The high number of employees participating in the retirement incentive has sparked concerns among faculty and unions about increased workloads, larger class sizes and a lack of transparency from the university regarding future hiring.

Dominique Marshall, president of the Carleton University Academic Staff Association (CUASA), said her union was not consulted before the program was implemented.

“We were told that this is not a matter that has to do with CUASA,” Marshall told the Charlatan. “We don’t agree with this. We said it, but this was done away from us … It should be bargained.”

Jerrett Clark, the president of CUPE 2424, which represents administrative, technical and library staff, also said his union was not consulted.

“The university might say they consulted with us. I would say that we were simply informed of something the university had already decided they were going to do and the terms under which they were going to do it,” he said.

The university declined to comment when asked by the Charlatan if CUPE2424 and CUASA were consulted about the program. 

Marshall also raised concerns about the university’s lack of a plan to fill vacant positions and address the long-term impacts of the vacancies  on course offerings and quality of education.

“The worry for those who leave and for those who stay is, ‘What’s going to happen to my program? What’s going to happen to my unit? What’s going to happen to my discipline?’ And that we don’t know,” she said. “They say, ‘Oh, we’ll see later,’ but there is no plan.”

At the Feb. 28 senate meeting, Rankin said any changes to course offerings or teaching assistant support is the responsibility of faculty deans. She also said it is too soon to provide information about plans to fill vacant positions, and that more details will be shared during the operational budget presentation. 

According to the university’s website, it is “not committed to filling all vacated roles.”

In a March 13 email statement to the Charlatan, university media relations officer Steven Reid said the university is taking steps to minimize disruptions and assure students their studies will continue as planned. 

“Leadership teams are working to prepare for the operational impacts in affected areas of the university,” Reid wrote.

Clark voiced similar concerns about increased workloads and the university’s lack of transparency on plans for open positions. 

“As a union representing those individuals [who accepted the retirement package], we’re happy that there’s a benefit to them,” Clark said. “On the flip side, we are deeply concerned about the impact of the departures and what the university plans to do with those open positions.”

Clark said the union has repeatedly requested information about the total number of CUPE 2424 members who opted into the program, but has not received a clear answer.

At the Feb. 28 senate meeting, Alexis Shotwell, a senator and professor in the department of sociology and anthropology, said three out of five administrative staff members accepted the retirement offer, instilling fear in her department. 

“People are freaking out,” Shotwell said. “We have been entirely reliant on our administrative staff. I just really can’t overstate also how terrified everyone is about the length of time it’s taking to start thinking about replacements.”

Faculty and staff members are also raising concerns about how the retirements will impact students and class sizes. 

“Fewer teachers also mean bigger classes,” Marshall said. “It’s not good for [students]. It’s really not good.
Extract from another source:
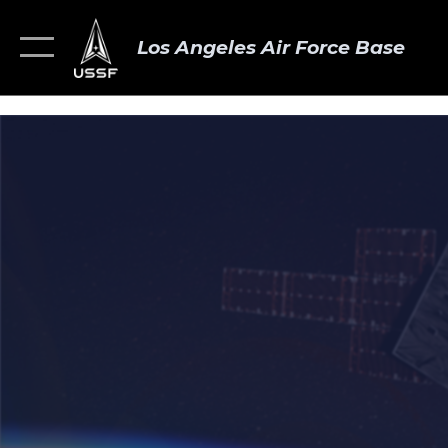
Los Angeles Air Force Base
And it’s not good for us.”

Rankin said “protecting student programs” is a priority for the deans.

University president Wisdom Tettey added that protecting programs does not mean maintaining the status quo. 

“The integrity of the program is not going to be compromised, but the faculties have the opportunity to rethink how programs are organized,” he said. 

Marshall acknowledged the university’s financial deficit, but said CUASA’s concern remains that measures to address the deficit shouldn’t compromise students’ experiences. 

“It doesn’t mean that we are not aware of the financial situation, it is that we think that resolving budgetary problems by diminishing the quality of education is not a good idea.”